BEGIN Records for the exercise

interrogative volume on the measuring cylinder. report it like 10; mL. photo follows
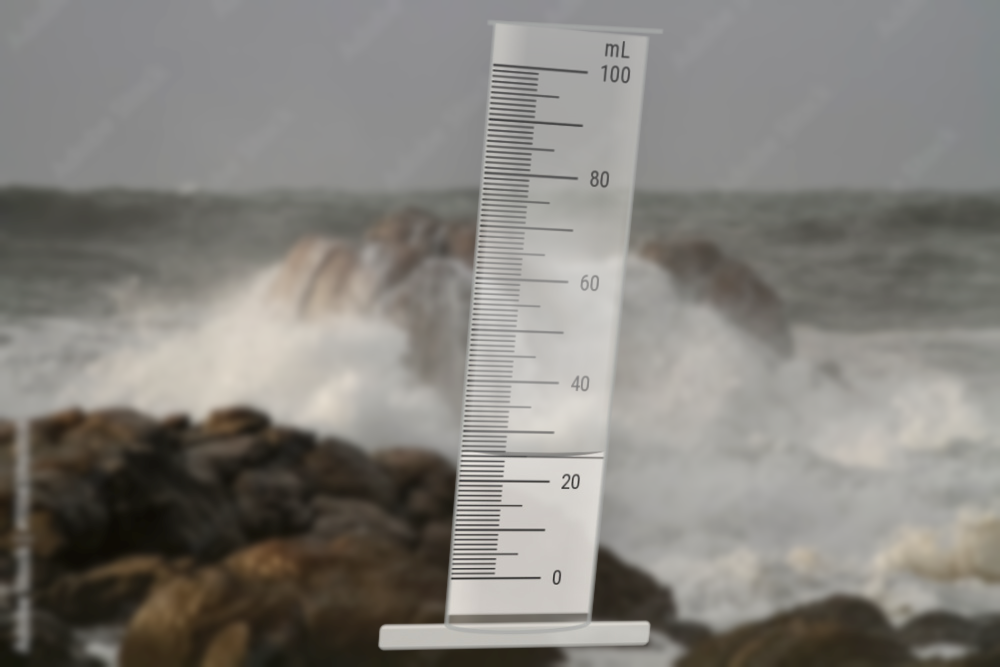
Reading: 25; mL
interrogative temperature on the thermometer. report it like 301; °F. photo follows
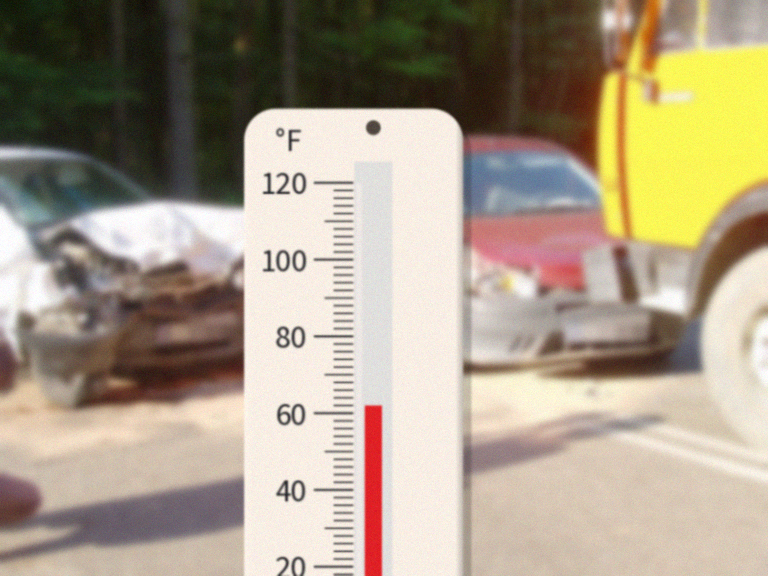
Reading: 62; °F
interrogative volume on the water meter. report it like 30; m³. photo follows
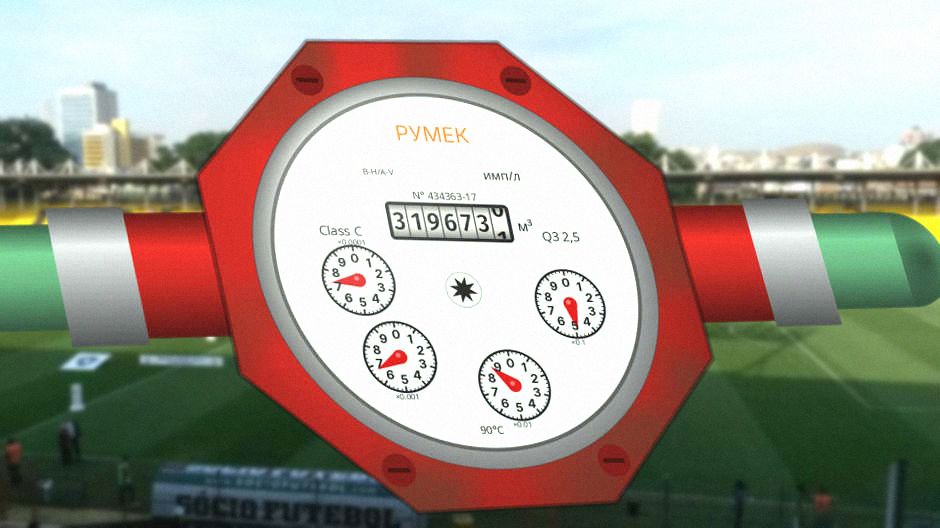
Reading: 3196730.4867; m³
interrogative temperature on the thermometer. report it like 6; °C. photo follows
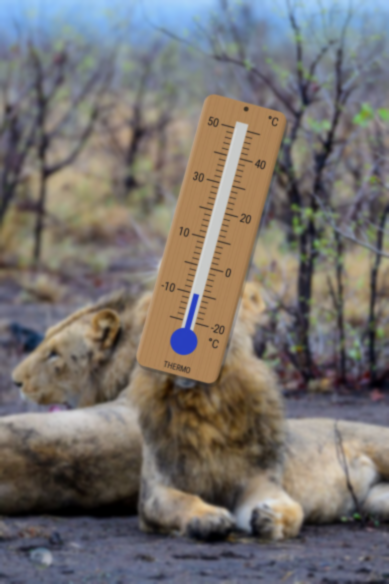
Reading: -10; °C
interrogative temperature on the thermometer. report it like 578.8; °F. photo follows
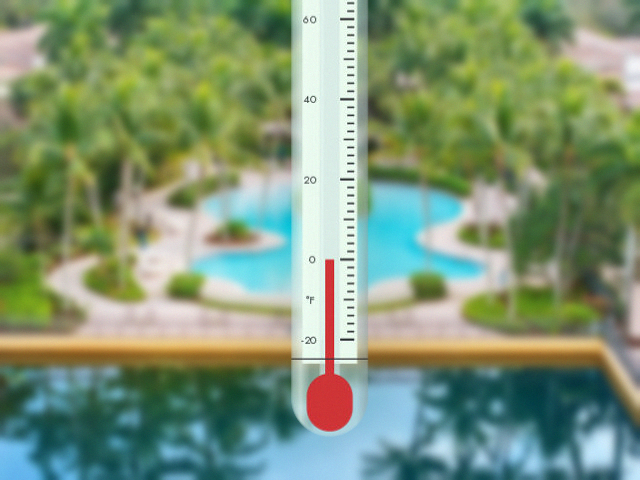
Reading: 0; °F
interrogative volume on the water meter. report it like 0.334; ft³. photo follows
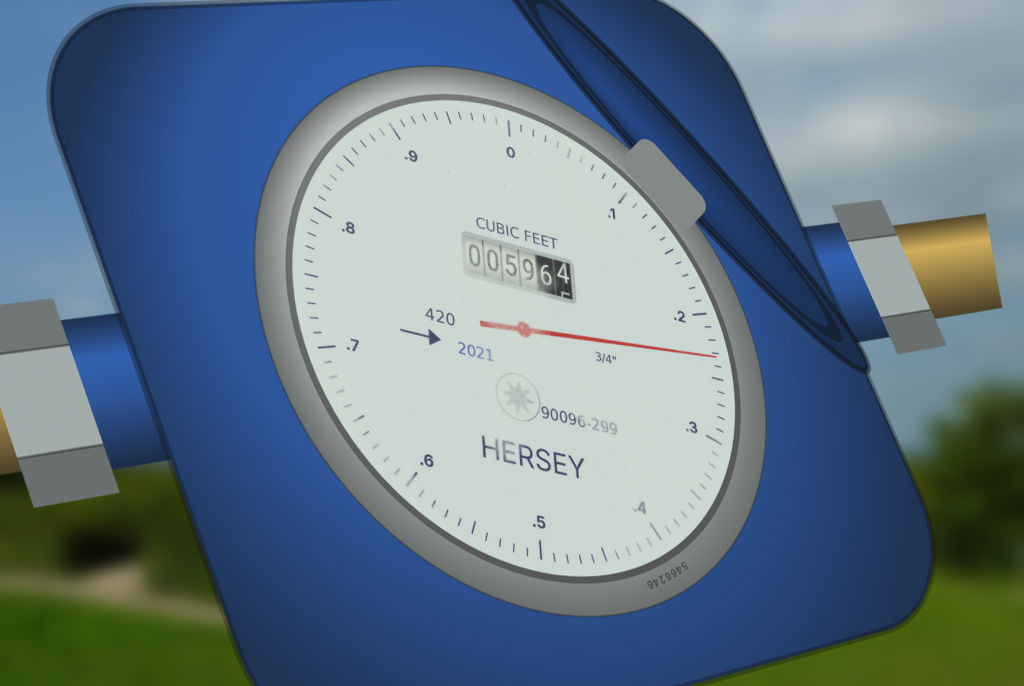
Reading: 5964.23; ft³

END Records for the exercise

**Required action:**
Set out every line of the items above as a numbered list, omitting blank lines and leaving the pictures out.

**Response below:**
1. interrogative volume on the measuring cylinder. report it like 10; mL. photo follows
2. Reading: 25; mL
3. interrogative temperature on the thermometer. report it like 301; °F. photo follows
4. Reading: 62; °F
5. interrogative volume on the water meter. report it like 30; m³. photo follows
6. Reading: 3196730.4867; m³
7. interrogative temperature on the thermometer. report it like 6; °C. photo follows
8. Reading: -10; °C
9. interrogative temperature on the thermometer. report it like 578.8; °F. photo follows
10. Reading: 0; °F
11. interrogative volume on the water meter. report it like 0.334; ft³. photo follows
12. Reading: 5964.23; ft³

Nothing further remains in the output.